Speaking of pregnancy, it could be said that the developing fetus is the true parasite ever since the evolution of the clade of amniotes. Good news? Vertebrates could finally be born on dry land. Bad news? We have to either develop in an egg that segregates us until it is time to hatch or live our unborn lives parasitizing our mothers.
 
Why make it aliens? Have a near-future humanity in which women choose either to be professionals or surrogates, the former taking supplements that make them lithe and athletic, the latter taking supplements that adapt them for child-bearing. Conception, by law, is strictly regulated and possible only in vitro, where DNA from all three parents are combined.
 
Why make it aliens? Have a near-future humanity in which women choose either to be professionals or surrogates, the former taking supplements that make them lithe and athletic, the latter taking supplements that adapt them for child-bearing. Conception, by law, is strictly regulated and possible only in vitro, where DNA from all three parents are combined.

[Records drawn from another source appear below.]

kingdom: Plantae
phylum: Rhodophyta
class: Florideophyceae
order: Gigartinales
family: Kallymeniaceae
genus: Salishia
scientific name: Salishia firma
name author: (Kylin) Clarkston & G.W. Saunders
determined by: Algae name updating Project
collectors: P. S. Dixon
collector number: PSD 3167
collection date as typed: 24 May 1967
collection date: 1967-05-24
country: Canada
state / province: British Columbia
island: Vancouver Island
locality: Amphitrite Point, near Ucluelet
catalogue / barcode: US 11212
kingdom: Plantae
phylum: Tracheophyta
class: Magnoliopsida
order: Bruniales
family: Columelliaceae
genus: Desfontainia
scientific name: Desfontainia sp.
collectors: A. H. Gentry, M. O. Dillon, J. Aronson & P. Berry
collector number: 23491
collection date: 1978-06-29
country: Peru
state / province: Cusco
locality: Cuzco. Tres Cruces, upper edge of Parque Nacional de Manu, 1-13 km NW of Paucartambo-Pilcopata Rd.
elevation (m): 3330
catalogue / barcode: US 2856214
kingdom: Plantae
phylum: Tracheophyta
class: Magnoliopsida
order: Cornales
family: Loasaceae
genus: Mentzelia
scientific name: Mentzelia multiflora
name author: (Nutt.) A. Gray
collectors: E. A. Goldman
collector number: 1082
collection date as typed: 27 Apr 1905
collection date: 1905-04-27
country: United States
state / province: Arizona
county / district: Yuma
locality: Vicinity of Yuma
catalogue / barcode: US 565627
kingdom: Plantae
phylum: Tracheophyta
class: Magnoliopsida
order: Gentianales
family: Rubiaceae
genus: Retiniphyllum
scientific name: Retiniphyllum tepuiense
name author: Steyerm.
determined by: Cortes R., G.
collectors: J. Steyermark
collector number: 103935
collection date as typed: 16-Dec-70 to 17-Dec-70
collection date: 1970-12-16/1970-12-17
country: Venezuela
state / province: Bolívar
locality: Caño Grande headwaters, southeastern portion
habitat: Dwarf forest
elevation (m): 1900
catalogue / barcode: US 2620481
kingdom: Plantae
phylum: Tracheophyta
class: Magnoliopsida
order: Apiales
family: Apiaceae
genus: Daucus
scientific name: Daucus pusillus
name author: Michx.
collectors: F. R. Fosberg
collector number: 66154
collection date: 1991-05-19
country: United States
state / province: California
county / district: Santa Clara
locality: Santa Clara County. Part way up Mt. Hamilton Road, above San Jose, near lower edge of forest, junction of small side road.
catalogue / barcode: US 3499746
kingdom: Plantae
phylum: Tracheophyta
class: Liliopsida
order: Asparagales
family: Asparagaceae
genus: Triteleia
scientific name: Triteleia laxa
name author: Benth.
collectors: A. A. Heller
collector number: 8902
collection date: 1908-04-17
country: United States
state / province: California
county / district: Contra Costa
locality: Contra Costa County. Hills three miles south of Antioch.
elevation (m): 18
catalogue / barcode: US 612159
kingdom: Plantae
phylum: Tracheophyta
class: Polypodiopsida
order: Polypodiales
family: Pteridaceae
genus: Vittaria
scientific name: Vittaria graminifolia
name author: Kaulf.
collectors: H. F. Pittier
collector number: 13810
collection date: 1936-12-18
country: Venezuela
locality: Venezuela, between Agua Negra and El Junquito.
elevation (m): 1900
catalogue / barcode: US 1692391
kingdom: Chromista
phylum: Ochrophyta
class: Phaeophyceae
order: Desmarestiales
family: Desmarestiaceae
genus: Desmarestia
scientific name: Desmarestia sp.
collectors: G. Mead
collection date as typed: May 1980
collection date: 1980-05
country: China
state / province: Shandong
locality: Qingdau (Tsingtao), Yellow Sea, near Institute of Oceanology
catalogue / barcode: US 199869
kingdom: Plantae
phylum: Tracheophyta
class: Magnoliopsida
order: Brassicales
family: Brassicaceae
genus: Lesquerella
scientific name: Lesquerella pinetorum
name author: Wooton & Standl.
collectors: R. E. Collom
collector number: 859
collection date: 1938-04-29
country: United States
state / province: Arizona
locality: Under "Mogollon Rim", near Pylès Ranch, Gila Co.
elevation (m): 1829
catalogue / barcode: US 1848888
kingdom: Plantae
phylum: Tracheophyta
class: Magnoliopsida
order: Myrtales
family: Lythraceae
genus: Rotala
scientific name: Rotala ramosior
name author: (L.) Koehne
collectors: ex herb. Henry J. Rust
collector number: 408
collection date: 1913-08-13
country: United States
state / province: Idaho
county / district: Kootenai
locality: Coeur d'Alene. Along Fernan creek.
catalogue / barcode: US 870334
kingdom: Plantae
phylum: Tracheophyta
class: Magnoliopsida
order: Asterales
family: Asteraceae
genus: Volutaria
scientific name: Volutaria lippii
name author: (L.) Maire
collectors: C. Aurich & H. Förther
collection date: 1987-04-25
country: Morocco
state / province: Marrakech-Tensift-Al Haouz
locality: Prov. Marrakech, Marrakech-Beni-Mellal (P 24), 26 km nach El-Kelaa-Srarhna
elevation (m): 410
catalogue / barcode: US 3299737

sounds frightening like it ends up in The Handmaid's tale.
 
Why make it aliens? Have a near-future humanity in which women choose either to be professionals or surrogates, the former taking supplements that make them lithe and athletic, the latter taking supplements that adapt them for child-bearing. Conception, by law, is strictly regulated and possible only in vitro, where DNA from all three parents are combined.
Humans do exist in the story, but the vast majority of the story is told by the viewpoint of one of these alien "child-bearers". Humans in this story have their own reproductive problems.